MCP only sees state changes when the server broadcasts a new frame. Every signal mutation that should be visible to agents needs a server.update() call:
function handleDelete(task: Task): void {
tasks.set(tasks.peek().filter(t => t.id !== task.id))
statusMessage.set(`Task deleted: ${task.title}`)
server.update() // MCP sees the change
}The @geometra/ui input() component renders the input visually but doesn't own the text state — your server does. Wire up a keyboard handler:
const inputValue = signal('')
const inputCaret = signal(0)
function handleKeyDown(e: { key: string; shiftKey: boolean; metaKey: boolean; ctrlKey: boolean }): void {
if (e.key === 'Enter') { handleSubmit(); return }
if (e.key === 'Backspace') {
const val = inputValue.peek(); const c = inputCaret.peek()
if (c > 0) { inputValue.set(val.slice(0, c - 1) + val.slice(c)); inputCaret.set(c - 1); server.update() }
return
}
if (e.key === 'ArrowLeft') {
const c = inputCaret.peek(); if (c > 0) { inputCaret.set(c - 1); server.update() }
return
}
if (e.key === 'ArrowRight') {
const c = inputCaret.peek(); if (c < inputValue.peek().length) { inputCaret.set(c + 1); server.update() }
return
}
if (e.key.length === 1 && !e.metaKey && !e.ctrlKey) {
const val = inputValue.peek(); const c = inputCaret.peek()
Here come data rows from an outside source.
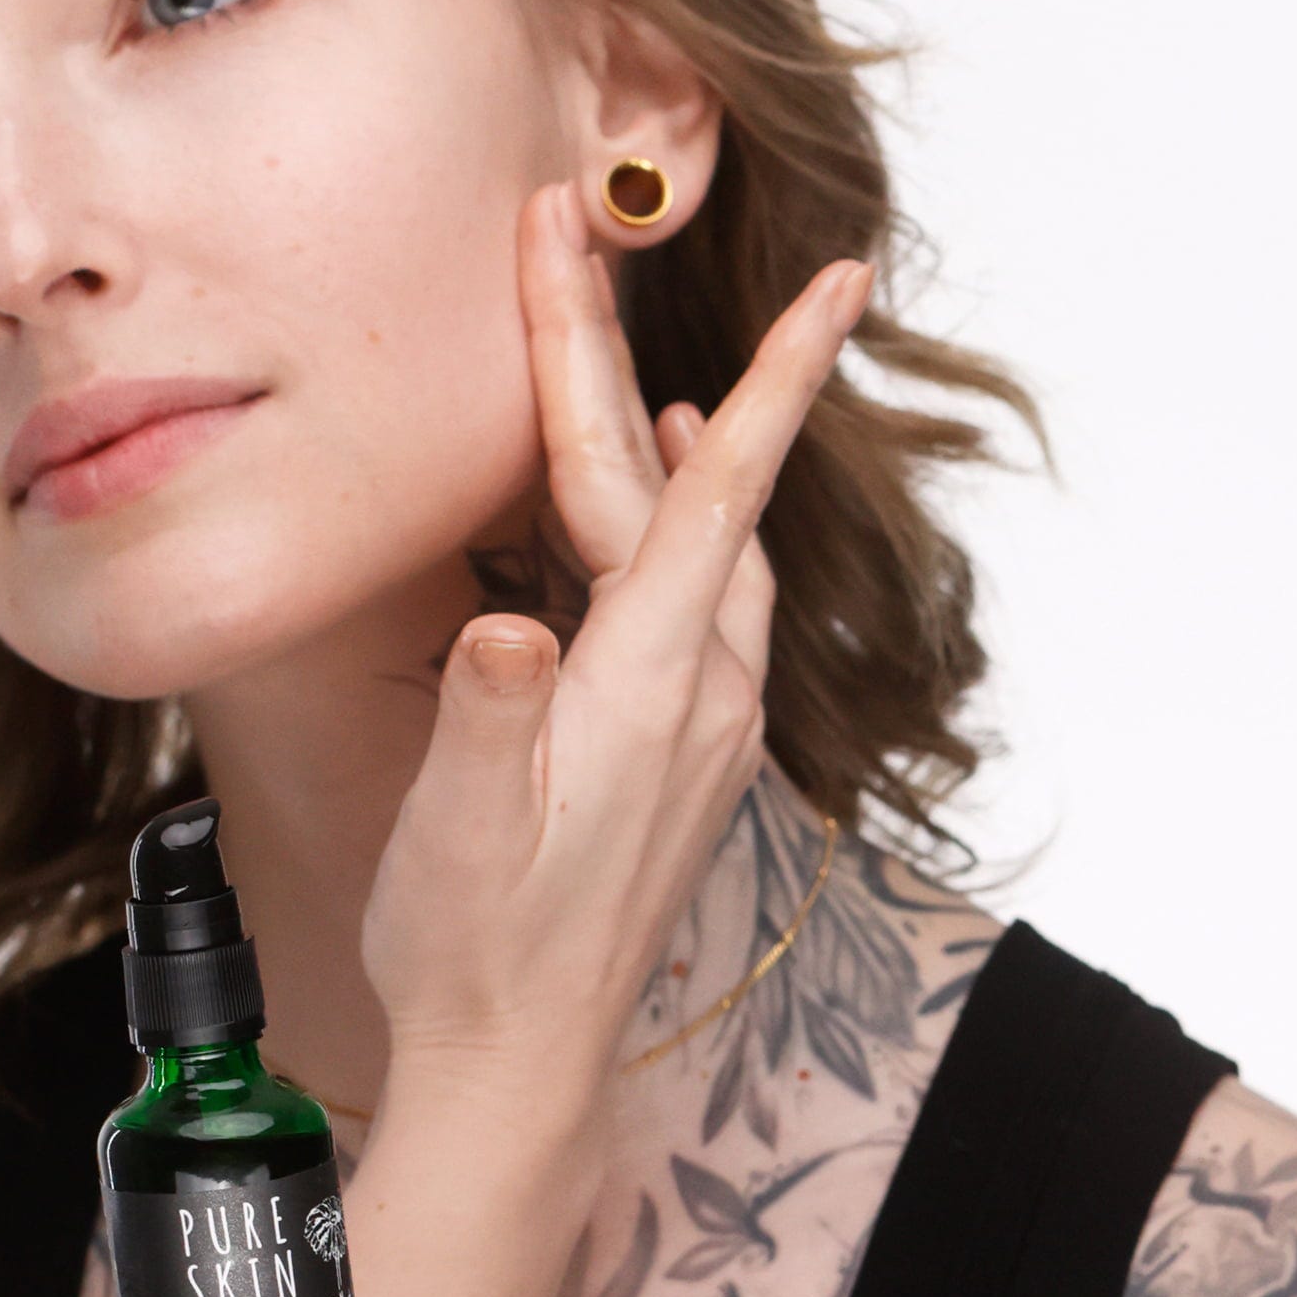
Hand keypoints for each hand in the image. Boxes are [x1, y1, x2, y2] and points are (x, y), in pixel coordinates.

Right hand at [359, 182, 866, 1110]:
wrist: (521, 1061)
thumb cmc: (474, 949)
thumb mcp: (454, 832)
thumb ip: (485, 721)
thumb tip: (508, 627)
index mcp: (650, 688)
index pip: (717, 495)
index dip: (780, 377)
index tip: (843, 279)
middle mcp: (700, 692)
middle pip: (681, 488)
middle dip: (620, 354)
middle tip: (571, 234)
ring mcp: (701, 720)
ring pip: (697, 536)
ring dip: (664, 432)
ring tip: (611, 334)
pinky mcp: (680, 746)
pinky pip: (695, 590)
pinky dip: (679, 510)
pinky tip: (660, 483)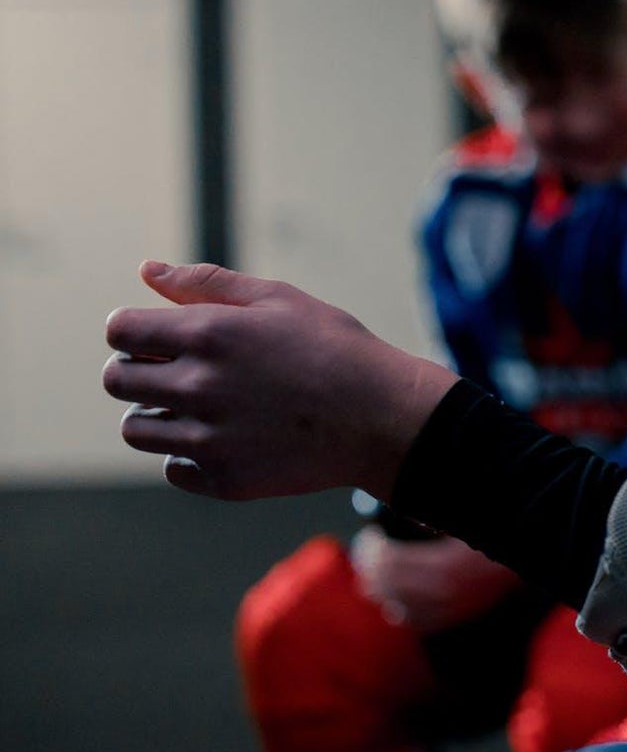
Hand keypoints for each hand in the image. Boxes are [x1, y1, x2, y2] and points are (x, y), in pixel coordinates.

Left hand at [102, 261, 459, 501]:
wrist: (384, 417)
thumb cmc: (335, 349)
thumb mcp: (278, 299)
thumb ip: (206, 284)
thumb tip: (146, 271)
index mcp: (207, 335)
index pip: (120, 331)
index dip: (133, 330)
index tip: (158, 337)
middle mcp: (199, 387)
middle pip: (117, 380)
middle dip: (137, 370)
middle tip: (178, 371)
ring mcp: (209, 438)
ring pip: (136, 429)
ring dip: (156, 414)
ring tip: (200, 407)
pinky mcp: (224, 479)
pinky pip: (173, 467)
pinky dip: (188, 454)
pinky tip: (225, 437)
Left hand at [350, 524, 523, 633]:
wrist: (540, 551)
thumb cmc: (500, 527)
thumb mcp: (464, 517)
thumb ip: (431, 517)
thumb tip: (400, 517)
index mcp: (444, 567)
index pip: (389, 563)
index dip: (373, 548)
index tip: (370, 534)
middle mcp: (445, 594)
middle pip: (387, 586)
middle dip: (371, 567)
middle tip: (366, 551)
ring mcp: (452, 609)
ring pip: (397, 607)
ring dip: (382, 589)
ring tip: (376, 573)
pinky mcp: (458, 615)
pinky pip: (416, 621)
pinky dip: (400, 610)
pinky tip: (395, 599)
inputValue.set(val.slice(0, c) + e.key + val.slice(c))
inputCaret.set(c + 1)
server.update()
}
}
// In view:
input(inputValue.value, 'Placeholder...', {
focused: true,
caretOffset: inputCaret.value,
onKeyDown: handleKeyDown,
})When MCP sends geometra_type({ text: "hello" }), the server receives individual key events that flow through this handler.
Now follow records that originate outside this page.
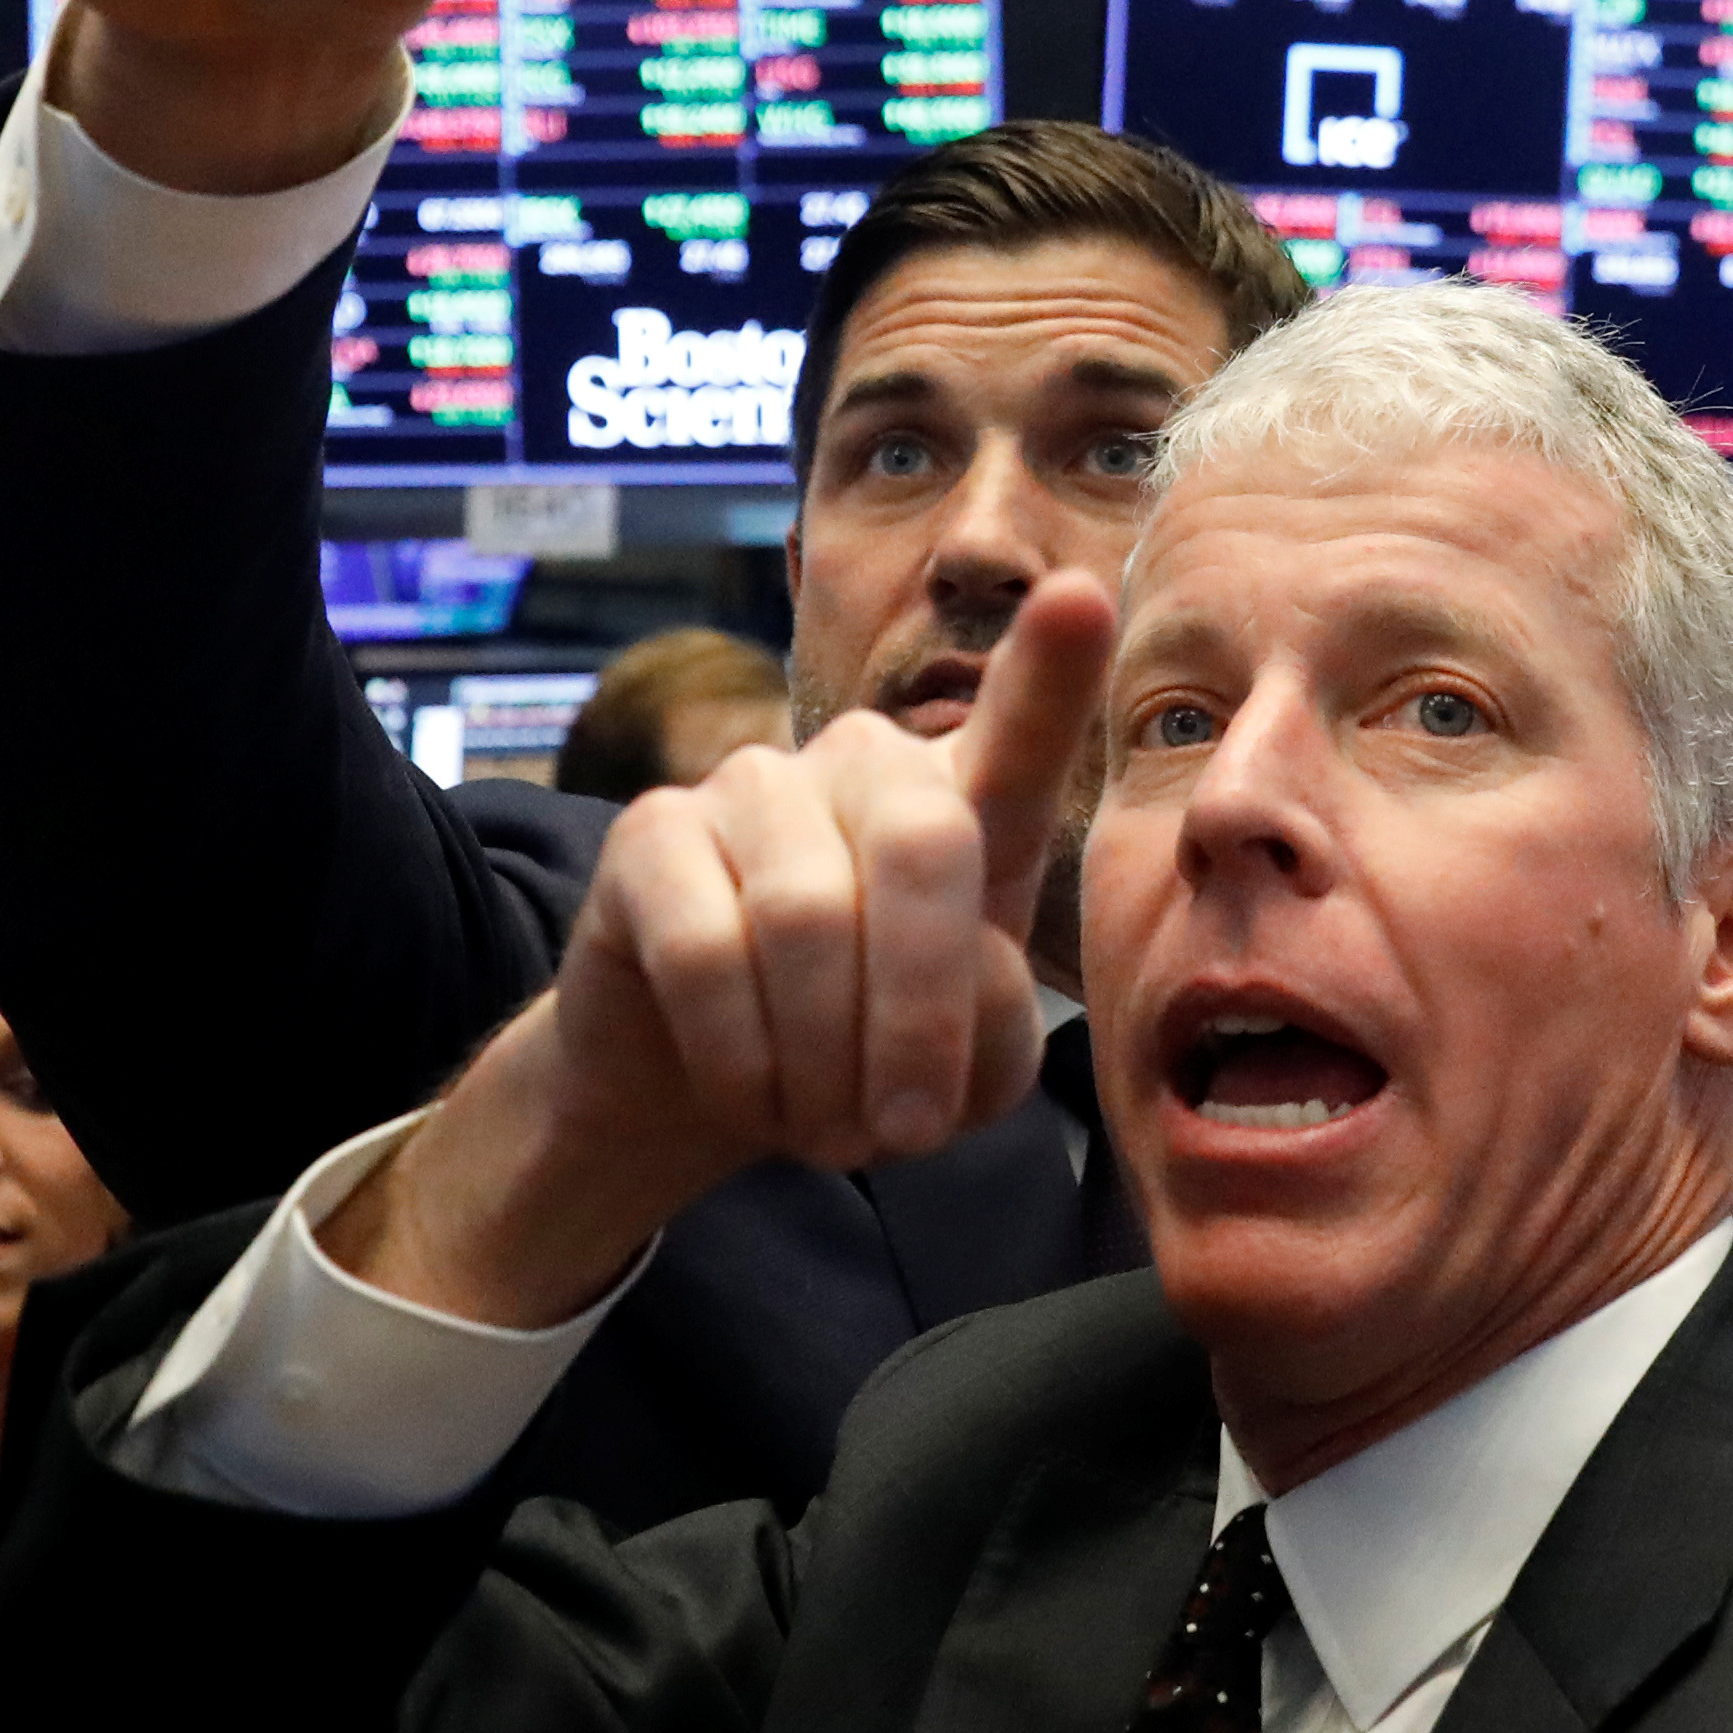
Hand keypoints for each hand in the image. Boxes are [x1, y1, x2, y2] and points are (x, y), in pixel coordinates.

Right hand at [338, 578, 1117, 1327]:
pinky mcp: (650, 833)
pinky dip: (742, 1058)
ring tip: (824, 1131)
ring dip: (824, 1063)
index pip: (1020, 727)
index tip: (1082, 597)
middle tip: (905, 1134)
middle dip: (921, 1017)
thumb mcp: (961, 1071)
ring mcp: (751, 782)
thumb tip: (958, 979)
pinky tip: (747, 1096)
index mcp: (965, 806)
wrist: (697, 1087)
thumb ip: (994, 1029)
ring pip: (811, 917)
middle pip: (924, 848)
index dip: (1050, 668)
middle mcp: (864, 764)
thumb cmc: (858, 1057)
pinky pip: (707, 952)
geometra_connect({ url: "ws://localhost:3100" })
geometra_page_model({}) // learn the structure
geometra_click({ role: "button", name: "Add Task" })
geometra_snapshot({}) // verify the form appeared
geometra_click({ role: "textbox" })
geometra_type({ text: "Review PR" })
geometra_click({ role: "button", name: "Save" })
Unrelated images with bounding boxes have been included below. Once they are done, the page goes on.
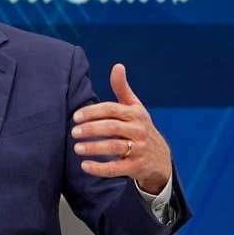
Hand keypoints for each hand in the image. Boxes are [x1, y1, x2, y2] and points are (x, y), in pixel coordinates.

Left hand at [71, 64, 171, 194]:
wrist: (159, 157)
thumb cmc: (140, 128)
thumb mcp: (135, 107)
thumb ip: (122, 89)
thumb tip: (117, 66)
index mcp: (135, 114)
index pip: (112, 110)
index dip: (93, 112)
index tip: (76, 116)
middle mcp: (138, 130)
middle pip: (112, 127)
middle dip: (91, 129)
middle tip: (74, 132)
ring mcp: (138, 149)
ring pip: (114, 147)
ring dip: (93, 148)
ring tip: (77, 148)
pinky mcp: (135, 167)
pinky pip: (116, 168)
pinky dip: (99, 168)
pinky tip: (85, 165)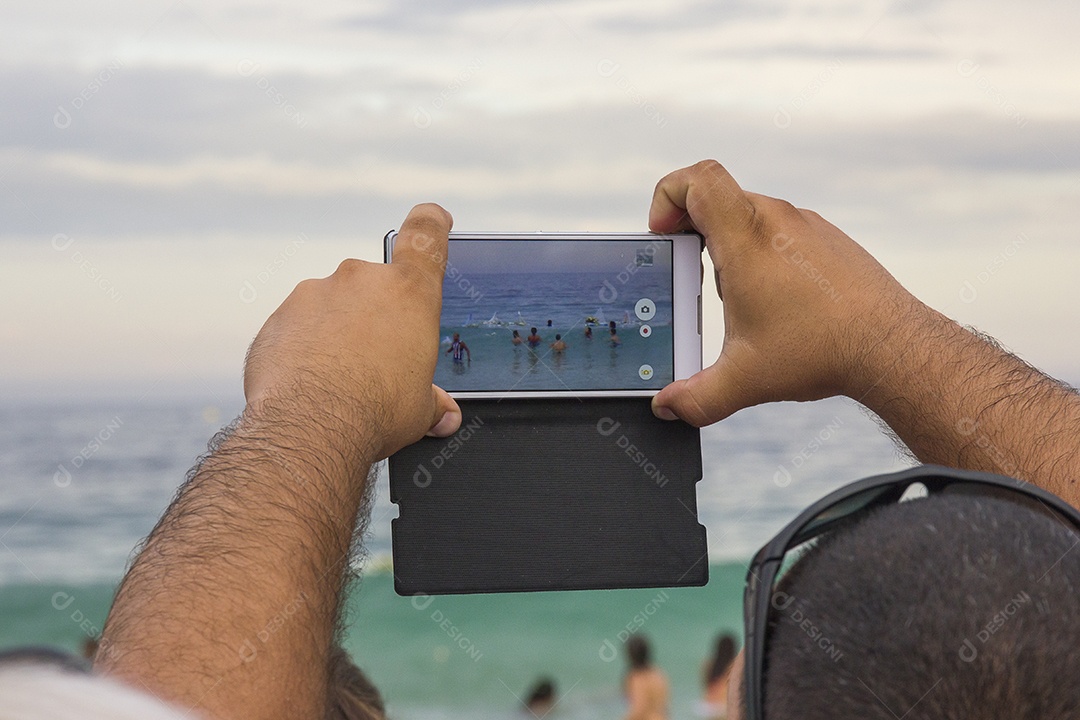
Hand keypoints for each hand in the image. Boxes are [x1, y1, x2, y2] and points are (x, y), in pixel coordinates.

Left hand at [244, 203, 461, 459]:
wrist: (310, 427)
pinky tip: (309, 385)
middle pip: (374, 288)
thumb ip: (432, 401)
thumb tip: (442, 414)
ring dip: (336, 335)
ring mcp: (315, 294)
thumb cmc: (374, 410)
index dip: (432, 222)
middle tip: (376, 363)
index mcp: (409, 292)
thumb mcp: (420, 409)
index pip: (425, 234)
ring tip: (339, 382)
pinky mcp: (279, 318)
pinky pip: (297, 329)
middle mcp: (361, 280)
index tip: (435, 218)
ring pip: (332, 309)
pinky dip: (304, 351)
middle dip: (374, 319)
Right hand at [649, 160, 928, 425]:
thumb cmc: (821, 351)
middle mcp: (777, 220)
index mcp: (746, 239)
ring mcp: (806, 225)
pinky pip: (782, 230)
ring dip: (729, 244)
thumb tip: (669, 408)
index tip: (664, 234)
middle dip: (692, 230)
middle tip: (691, 270)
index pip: (697, 179)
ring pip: (750, 214)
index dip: (667, 197)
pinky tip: (774, 300)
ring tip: (735, 294)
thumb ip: (697, 397)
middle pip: (716, 197)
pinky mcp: (829, 239)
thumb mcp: (744, 380)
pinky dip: (763, 253)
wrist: (893, 347)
geometra_query({ role: "status" }) // verify success
Use geometra_run_actions to combine multiple steps in one round trip:
geometra_run_actions({ actions: [
{ type: "click", role: "button", name: "Add Task" },
{ type: "click", role: "textbox" },
{ type: "type", text: "Review PR" },
{ type: "click", role: "button", name: "Save" }
] })
Always check that an action had the expected effect before proceeding:
geometra_click({ role: "button", name: "Delete Review PR" })
geometra_query({ role: "status" })
// Expect: "Task deleted: Review PR"
Multiple MCP clients can connect to the same native server simultaneously. Each calls geometra_connect({ url: "ws://localhost:3100" }) independently.
When one agent modifies state (e.g., adds a task), the server broadcasts the updated frame to all clients. The other agent sees the change in their next geometra_snapshot or geometra_page_model.
No special configuration needed — server.update() broadcasts to all connected WebSocket clients by design.
Example scenario:
- Agent A creates tasks based on a project plan
- Agent B monitors for new tasks and assigns priorities
- A human watches both agents work in real time via the canvas client
geometra_snapshot({ view: "full" })
Returns the complete nested UI tree, not just viewport-visible nodes. Useful for understanding why an element can't be found.
geometra_query({ role: "button" })
Lists all buttons the agent can see. If your button is missing, it likely needs a semantic annotation or an onClick handler.
geometra_layout({})
Returns { x, y, width, height } for every node — useful for verifying layout issues.
See demos/mcp-native-crud/ for a complete working example. The server implements a task manager with add/edit/delete/filter that an agent can fully drive.